# Prompt
Select from the data all lines with the word "worn".
————————
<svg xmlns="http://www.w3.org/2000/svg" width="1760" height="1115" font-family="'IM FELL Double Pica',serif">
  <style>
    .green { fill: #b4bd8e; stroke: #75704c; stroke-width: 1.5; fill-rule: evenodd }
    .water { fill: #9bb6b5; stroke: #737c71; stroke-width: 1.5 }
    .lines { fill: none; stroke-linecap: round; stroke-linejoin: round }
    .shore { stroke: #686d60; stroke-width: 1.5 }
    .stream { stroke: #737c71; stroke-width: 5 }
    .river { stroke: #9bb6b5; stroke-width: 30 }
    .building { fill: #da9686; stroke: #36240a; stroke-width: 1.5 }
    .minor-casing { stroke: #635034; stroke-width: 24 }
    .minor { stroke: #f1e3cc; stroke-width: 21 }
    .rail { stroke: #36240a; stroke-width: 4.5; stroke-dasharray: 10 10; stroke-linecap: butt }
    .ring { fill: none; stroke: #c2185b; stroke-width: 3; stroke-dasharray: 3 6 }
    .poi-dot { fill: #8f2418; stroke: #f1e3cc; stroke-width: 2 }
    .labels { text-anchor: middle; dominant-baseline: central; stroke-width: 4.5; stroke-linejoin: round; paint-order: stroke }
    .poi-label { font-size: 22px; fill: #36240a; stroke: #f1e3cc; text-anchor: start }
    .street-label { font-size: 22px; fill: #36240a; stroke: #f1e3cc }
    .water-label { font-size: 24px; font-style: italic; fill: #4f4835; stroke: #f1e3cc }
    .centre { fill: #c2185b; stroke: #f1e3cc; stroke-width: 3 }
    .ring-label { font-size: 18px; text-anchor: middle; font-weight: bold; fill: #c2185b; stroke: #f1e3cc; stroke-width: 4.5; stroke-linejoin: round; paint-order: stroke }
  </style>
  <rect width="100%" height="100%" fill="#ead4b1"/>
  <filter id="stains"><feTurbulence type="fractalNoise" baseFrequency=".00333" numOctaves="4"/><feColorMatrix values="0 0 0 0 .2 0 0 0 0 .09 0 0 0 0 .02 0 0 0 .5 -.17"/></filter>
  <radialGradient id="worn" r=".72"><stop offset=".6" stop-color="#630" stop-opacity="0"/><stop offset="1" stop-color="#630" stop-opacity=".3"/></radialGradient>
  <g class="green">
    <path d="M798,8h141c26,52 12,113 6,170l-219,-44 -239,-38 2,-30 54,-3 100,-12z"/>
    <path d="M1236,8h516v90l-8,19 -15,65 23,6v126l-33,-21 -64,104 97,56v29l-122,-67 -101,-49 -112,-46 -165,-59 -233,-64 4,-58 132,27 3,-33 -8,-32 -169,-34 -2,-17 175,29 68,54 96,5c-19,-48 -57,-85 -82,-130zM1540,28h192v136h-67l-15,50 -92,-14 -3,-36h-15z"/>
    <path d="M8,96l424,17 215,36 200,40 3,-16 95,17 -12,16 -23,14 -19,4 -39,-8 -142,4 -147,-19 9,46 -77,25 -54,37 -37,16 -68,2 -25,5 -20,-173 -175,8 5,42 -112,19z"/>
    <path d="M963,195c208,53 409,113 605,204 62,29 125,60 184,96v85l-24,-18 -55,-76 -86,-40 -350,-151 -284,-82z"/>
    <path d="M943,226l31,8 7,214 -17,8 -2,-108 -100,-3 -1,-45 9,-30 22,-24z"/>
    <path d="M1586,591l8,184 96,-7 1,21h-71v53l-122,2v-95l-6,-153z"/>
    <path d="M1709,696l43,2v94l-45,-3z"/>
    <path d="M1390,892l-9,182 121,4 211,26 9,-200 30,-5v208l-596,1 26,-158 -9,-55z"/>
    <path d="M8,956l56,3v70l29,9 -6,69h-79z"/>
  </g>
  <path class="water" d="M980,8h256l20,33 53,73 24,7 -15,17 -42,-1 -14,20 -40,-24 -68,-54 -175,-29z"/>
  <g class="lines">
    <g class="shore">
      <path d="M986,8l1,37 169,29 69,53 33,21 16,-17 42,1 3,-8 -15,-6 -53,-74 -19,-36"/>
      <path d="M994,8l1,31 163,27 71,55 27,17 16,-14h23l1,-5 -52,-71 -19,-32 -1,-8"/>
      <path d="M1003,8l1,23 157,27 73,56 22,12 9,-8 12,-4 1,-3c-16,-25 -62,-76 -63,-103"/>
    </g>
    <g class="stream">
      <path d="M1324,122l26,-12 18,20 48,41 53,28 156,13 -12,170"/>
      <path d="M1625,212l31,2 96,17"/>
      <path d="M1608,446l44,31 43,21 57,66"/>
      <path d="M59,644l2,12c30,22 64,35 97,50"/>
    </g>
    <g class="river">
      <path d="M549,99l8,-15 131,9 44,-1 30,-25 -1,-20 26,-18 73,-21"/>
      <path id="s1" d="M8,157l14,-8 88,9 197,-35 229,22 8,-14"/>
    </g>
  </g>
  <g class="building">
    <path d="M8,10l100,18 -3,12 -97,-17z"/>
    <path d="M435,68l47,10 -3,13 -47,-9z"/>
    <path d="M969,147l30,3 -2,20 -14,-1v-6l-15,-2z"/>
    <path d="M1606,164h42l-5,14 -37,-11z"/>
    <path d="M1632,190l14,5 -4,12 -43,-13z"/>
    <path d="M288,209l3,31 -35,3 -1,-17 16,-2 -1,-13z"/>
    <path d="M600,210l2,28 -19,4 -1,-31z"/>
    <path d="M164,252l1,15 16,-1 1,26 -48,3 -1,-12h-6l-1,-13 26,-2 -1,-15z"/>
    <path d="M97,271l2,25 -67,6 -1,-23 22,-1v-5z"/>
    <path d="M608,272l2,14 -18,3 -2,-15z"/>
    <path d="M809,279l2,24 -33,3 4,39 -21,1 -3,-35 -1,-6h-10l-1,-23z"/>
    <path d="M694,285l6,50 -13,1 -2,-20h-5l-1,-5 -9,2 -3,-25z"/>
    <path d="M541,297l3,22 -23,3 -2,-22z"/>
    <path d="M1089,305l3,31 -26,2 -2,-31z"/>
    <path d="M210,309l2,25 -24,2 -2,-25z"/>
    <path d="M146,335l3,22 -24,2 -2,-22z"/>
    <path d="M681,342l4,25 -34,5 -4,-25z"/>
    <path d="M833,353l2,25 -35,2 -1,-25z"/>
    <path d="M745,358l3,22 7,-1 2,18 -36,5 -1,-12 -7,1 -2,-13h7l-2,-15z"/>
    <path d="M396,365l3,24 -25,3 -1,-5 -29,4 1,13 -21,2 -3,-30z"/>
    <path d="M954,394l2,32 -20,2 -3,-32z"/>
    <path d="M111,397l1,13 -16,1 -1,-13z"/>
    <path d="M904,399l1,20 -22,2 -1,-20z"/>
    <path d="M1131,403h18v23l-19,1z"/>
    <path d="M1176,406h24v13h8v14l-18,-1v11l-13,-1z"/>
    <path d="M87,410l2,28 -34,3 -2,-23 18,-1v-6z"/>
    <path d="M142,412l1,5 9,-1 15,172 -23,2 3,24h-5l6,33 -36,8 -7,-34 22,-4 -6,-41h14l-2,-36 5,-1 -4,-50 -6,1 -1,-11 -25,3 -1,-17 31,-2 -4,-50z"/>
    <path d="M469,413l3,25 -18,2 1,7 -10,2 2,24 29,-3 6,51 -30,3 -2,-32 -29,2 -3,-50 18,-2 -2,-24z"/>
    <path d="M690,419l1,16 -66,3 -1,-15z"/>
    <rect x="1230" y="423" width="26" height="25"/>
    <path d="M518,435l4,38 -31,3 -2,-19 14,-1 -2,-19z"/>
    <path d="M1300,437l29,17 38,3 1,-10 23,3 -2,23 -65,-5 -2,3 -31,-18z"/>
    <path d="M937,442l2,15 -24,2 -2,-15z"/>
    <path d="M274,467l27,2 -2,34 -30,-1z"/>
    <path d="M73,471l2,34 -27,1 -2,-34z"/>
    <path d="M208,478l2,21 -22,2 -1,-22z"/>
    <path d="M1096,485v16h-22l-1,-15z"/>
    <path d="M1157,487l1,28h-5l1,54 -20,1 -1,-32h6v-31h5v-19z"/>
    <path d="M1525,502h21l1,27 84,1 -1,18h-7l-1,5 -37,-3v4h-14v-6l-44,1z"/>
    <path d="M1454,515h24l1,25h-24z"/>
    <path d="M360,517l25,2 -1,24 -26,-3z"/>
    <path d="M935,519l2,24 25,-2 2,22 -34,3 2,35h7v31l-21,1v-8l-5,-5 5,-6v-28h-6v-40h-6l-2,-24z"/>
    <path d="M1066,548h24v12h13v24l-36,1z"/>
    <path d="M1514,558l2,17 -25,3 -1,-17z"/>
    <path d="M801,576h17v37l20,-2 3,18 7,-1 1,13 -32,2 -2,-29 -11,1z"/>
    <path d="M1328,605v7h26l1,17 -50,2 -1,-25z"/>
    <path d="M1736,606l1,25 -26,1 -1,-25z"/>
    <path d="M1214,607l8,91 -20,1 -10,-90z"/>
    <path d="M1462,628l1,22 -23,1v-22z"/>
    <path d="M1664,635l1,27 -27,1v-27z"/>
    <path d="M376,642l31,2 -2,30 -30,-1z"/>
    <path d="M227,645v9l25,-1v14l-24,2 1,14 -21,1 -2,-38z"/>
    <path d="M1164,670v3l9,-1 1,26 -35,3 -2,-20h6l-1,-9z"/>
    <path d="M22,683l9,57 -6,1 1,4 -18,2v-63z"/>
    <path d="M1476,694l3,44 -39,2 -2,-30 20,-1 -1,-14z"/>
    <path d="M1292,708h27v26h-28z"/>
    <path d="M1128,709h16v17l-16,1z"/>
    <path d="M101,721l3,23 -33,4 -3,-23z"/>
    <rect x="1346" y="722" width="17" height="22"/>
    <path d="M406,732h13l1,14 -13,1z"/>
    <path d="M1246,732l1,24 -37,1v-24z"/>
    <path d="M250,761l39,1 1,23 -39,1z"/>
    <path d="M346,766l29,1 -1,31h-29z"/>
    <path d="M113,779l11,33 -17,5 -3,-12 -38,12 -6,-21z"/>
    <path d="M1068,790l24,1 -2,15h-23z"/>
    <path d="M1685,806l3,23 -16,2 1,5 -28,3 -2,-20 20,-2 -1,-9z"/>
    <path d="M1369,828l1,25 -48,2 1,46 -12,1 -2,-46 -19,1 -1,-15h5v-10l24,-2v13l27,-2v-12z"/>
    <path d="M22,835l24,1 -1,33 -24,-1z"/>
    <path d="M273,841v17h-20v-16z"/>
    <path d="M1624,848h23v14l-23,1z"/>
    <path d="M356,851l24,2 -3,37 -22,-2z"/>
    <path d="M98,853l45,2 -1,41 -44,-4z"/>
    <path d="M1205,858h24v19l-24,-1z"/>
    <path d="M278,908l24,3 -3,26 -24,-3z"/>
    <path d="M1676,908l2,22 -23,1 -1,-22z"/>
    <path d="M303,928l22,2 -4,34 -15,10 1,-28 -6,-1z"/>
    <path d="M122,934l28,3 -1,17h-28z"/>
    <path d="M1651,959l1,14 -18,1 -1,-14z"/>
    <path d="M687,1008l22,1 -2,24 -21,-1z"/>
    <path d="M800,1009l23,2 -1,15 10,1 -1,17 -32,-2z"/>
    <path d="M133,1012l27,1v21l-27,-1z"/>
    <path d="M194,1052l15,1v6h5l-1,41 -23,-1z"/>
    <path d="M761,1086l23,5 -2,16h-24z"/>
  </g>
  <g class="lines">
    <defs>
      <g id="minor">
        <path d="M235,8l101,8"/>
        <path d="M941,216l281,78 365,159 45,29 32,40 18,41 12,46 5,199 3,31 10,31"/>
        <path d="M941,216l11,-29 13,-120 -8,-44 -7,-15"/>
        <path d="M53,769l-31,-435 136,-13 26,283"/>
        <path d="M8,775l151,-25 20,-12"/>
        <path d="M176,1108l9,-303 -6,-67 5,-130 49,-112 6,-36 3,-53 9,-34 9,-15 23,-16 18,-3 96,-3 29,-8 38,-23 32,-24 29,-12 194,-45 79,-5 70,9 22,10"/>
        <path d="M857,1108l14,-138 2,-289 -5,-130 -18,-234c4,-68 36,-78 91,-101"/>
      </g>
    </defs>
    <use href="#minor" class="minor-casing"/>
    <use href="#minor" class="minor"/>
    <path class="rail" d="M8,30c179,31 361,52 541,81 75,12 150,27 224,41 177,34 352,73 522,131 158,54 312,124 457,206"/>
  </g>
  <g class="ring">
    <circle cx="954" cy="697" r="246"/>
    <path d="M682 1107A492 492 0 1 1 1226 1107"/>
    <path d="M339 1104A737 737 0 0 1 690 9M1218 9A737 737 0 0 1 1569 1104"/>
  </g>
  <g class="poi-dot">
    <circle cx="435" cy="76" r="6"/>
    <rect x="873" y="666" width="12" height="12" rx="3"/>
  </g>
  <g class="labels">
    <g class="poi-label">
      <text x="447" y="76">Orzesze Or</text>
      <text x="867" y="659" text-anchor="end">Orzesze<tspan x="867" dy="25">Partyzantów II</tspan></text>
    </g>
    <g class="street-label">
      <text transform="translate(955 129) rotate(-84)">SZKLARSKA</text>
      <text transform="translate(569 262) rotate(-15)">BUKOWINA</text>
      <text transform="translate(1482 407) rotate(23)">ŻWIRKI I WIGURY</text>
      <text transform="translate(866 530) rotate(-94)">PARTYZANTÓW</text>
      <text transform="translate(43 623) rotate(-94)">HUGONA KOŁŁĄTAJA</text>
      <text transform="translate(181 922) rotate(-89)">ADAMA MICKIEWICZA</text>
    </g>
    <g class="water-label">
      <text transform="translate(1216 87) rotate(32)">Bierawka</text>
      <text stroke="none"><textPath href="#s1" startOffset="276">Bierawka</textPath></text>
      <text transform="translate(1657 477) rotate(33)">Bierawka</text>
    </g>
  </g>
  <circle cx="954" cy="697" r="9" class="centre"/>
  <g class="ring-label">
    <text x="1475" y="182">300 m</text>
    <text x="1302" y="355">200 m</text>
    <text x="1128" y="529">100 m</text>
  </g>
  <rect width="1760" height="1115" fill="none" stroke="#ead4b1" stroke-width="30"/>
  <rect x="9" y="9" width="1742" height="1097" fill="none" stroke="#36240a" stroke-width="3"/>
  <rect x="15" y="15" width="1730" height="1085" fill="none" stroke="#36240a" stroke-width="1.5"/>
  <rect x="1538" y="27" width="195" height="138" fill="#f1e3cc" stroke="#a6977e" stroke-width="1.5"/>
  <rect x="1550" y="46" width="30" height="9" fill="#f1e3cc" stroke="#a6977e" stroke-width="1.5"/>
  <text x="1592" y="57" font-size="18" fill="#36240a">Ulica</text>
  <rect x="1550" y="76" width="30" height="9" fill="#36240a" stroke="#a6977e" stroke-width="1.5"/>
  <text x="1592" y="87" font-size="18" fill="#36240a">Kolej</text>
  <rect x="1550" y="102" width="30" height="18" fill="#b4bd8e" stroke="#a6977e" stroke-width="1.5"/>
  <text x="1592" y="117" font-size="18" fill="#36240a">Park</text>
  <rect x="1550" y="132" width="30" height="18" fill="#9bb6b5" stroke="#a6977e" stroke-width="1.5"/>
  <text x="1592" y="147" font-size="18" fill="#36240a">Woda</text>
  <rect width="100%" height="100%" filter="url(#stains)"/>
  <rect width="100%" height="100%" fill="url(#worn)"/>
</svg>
————————
# Solution
  <radialGradient id="worn" r=".72"><stop offset=".6" stop-color="#630" stop-opacity="0"/><stop offset="1" stop-color="#630" stop-opacity=".3"/></radialGradient>
  <rect width="100%" height="100%" fill="url(#worn)"/>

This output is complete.